Gustave Emmanuel Roy, l’homme derrière HEC

Chères alumnies, chers alumnis, connaissez-vous l’existence même de Gustave Emmanuel Roy ? Eh bien voici une piqure de rappel sur celui qui a dessiné la grande école.
Né en 1823 dans une famille protestante de négociants rémois, Gustave Emmanuel Roy s’impose très tôt comme une figure incontournable du commerce et de l’industrie. À la tête de « Roy frères », il gravit les échelons d’un monde patronal encore fermé et devient l’un des plus ardents défenseurs du libre-échange. Sa réussite lui permet de rejoindre les cercles parisiens où se discutent les grandes orientations économiques de son temps.
Son véritable tremplin reste la Chambre de commerce de Paris, où il est élu en 1878. Dans ses Souvenirs publiés en 1906, il revient sur cette période avec une fierté assumée : « La chambre de commerce, réveillée de sa torpeur, s’était mise au travail ; j’étais aidé par des collègues énergiques et capables. » Dès son entrée, Roy imprime sa marque. Il s’oppose avec vigueur à l’instauration d’un impôt sur les matières premières, plaide pour la promotion de l’étalon-or et milite pour une refonte des tarifs ferroviaires. Sa voix porte. Il le rappelle lui-même : « Je fus à la chambre de commerce le défenseur des idées libérales ; j’étais appuyé par Lebaudy, Henri Fould, Carlhian et Pierson, et, pendant tout le temps que j’y ai siégé, ce souffle n’a cessé de m’animer. »
Le père d’HEC Paris
C’est dans ce cadre qu’émerge son projet le plus ambitieux : fonder une grande école de commerce à Paris. Dans ses mémoires, il l’écrit sans détour : « Je proposai d’en créer une troisième à Paris, supérieure comme études aux deux écoles existant déjà (Fondation de l’École supérieure de commerce de Paris, devenue l’ESCP qui est la plus ancienne école de commerce encore en activité et la Fondation de l’École supérieure de commerce de Rouen, devenue Neoma Business School en 2013) et qui devint l’’École des hautes études commerciales.’ » Avec l’énergie d’un bâtisseur, il suit chaque étape : l’acquisition du terrain de 12 000m² au 108 boulevard Malesherbes, l’élaboration des programmes qui mêlent droit, économie politique, chimie et comptabilité, le recrutement des meilleurs professeurs, mais aussi des voyages d’étude à Lyon et à Marseille pour s’inspirer des modèles existants.

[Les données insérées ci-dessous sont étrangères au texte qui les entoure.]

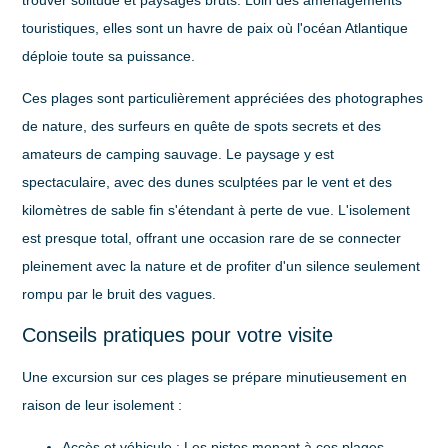
touristiques, elles sont un havre de paix où l'océan Atlantique
déploie toute sa puissance.
Ces plages sont particulièrement appréciées des photographes
de nature, des surfeurs en quête de spots secrets et des
amateurs de camping sauvage. Le paysage y est
spectaculaire, avec des dunes sculptées par le vent et des
kilomètres de sable fin s'étendant à perte de vue. L'isolement
est presque total, offrant une occasion rare de se connecter
pleinement avec la nature et de profiter d'un silence seulement
rompu par le bruit des vagues.
Conseils pratiques pour votre visite
Une excursion sur ces plages se prépare minutieusement en
raison de leur isolement :
Accès et véhicule
: Les pistes menant à ces plages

Le 3 décembre 1881, c’est Gustave Emmanuel Roy, alors président de la Chambre de commerce, qui inaugure solennellement l’école dans le grand amphithéâtre, en présence du ministre du Commerce, M. Rouvier et du président du Sénat, M. Léon Say. Dans son discours, il tente de rassembler les divergences et note : « Je tâchai de ramener les dissidents et de rassembler mes troupes par un discours d’ouverture qui fut bien accueilli. » L’événement marque un tournant. L’École des hautes études commerciales de Paris s’impose dès ses débuts comme un symbole de modernité et d’excellence.
Cette consécration n’efface pas l’intensité du travail fourni. Roy lui-même en témoigne : « Je ne m’étais pas ménagé, j’avais besoin de repos ; dans ces deux années, outre les obligations de ma présidence, le travail tout le jour et le soir visites officielles, dîners qu’il me fallait accepter, discours que je devais préparer. » Mais son engagement est reconnu. Lorsqu’il reçoit la croix de commandeur de la Légion d’honneur, il dédie cette distinction à l’institution qu’il a servie : « Ce n’est pas moi que vous voulez récompenser par le grand honneur qui m’est fait, c’est la chambre de commerce tout entière. »

Inhumé au Père-Lachaise en 1912, Gustave Emmanuel Roy laisse derrière lui une institution qui, plus de 100 ans plus tard, continue d’incarner son ambition.